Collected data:

%%

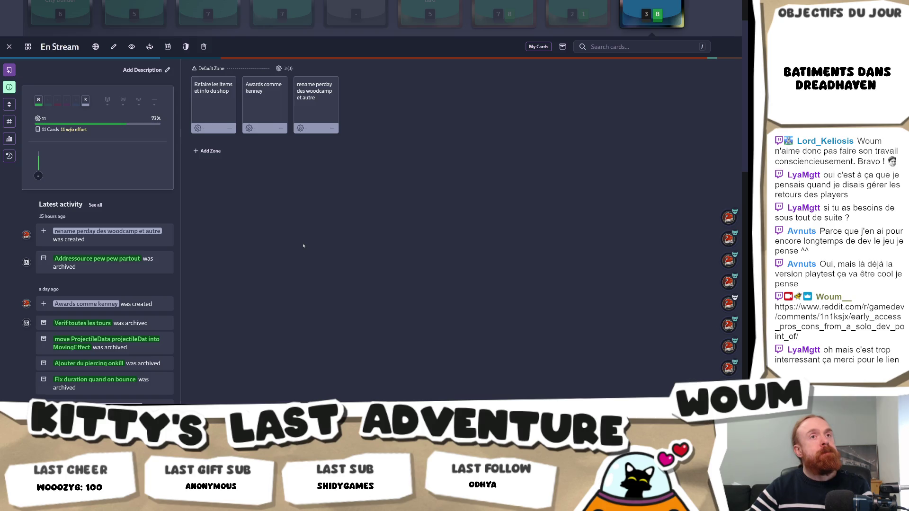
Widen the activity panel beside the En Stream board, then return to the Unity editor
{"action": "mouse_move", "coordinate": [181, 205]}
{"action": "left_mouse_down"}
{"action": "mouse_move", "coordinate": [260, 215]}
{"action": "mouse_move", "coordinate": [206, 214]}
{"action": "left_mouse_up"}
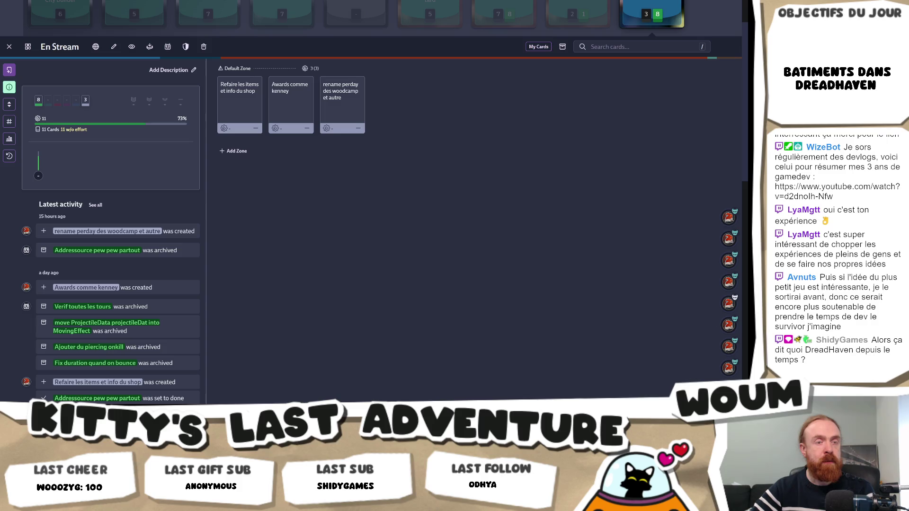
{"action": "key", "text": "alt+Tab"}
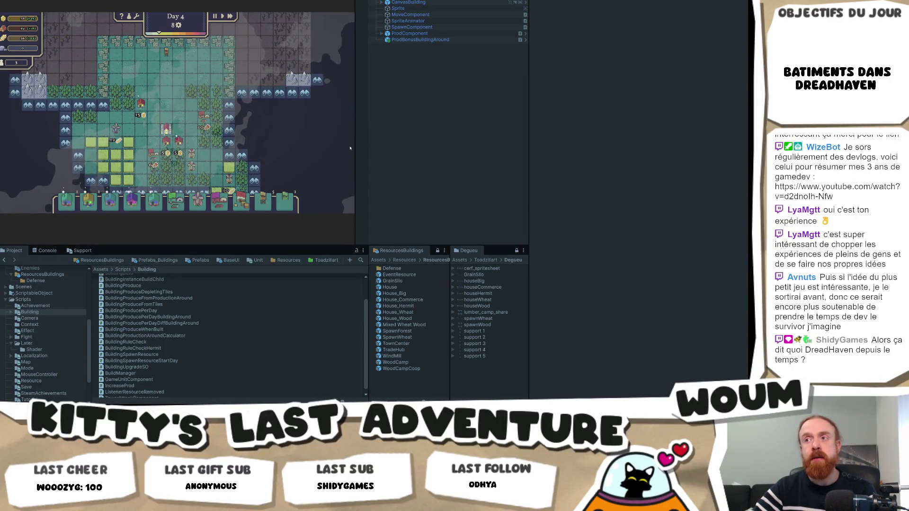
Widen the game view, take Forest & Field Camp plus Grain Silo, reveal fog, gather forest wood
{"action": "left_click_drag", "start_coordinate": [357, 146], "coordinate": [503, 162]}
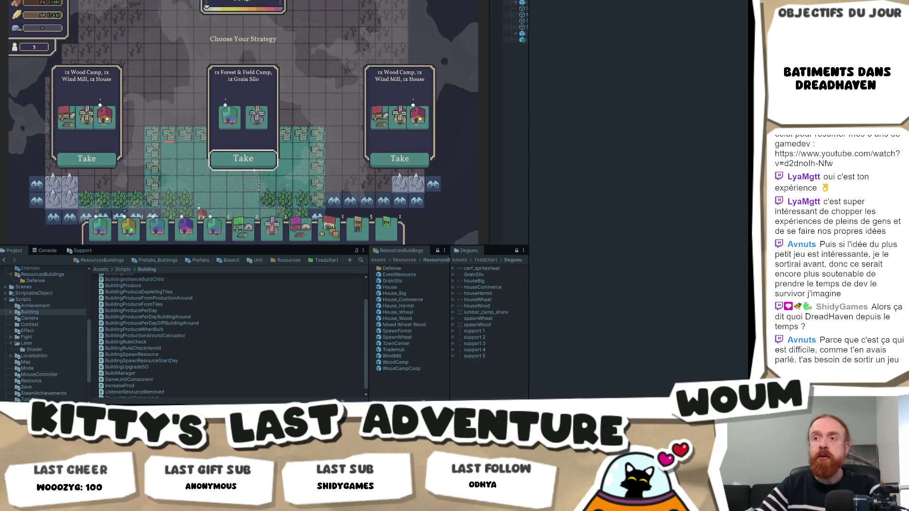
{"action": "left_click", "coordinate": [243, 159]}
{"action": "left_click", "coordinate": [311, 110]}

%%

Transcribe each line above verbatim, with the pictures left out.

Widen the activity panel beside the En Stream board, then return to the Unity editor
{"action": "mouse_move", "coordinate": [181, 205]}
{"action": "left_mouse_down"}
{"action": "mouse_move", "coordinate": [260, 215]}
{"action": "mouse_move", "coordinate": [206, 214]}
{"action": "left_mouse_up"}
{"action": "key", "text": "alt+Tab"}
Widen the game view, take Forest & Field Camp plus Grain Silo, reveal fog, gather forest wood
{"action": "left_click_drag", "start_coordinate": [357, 146], "coordinate": [503, 162]}
{"action": "left_click", "coordinate": [243, 159]}
{"action": "left_click", "coordinate": [311, 110]}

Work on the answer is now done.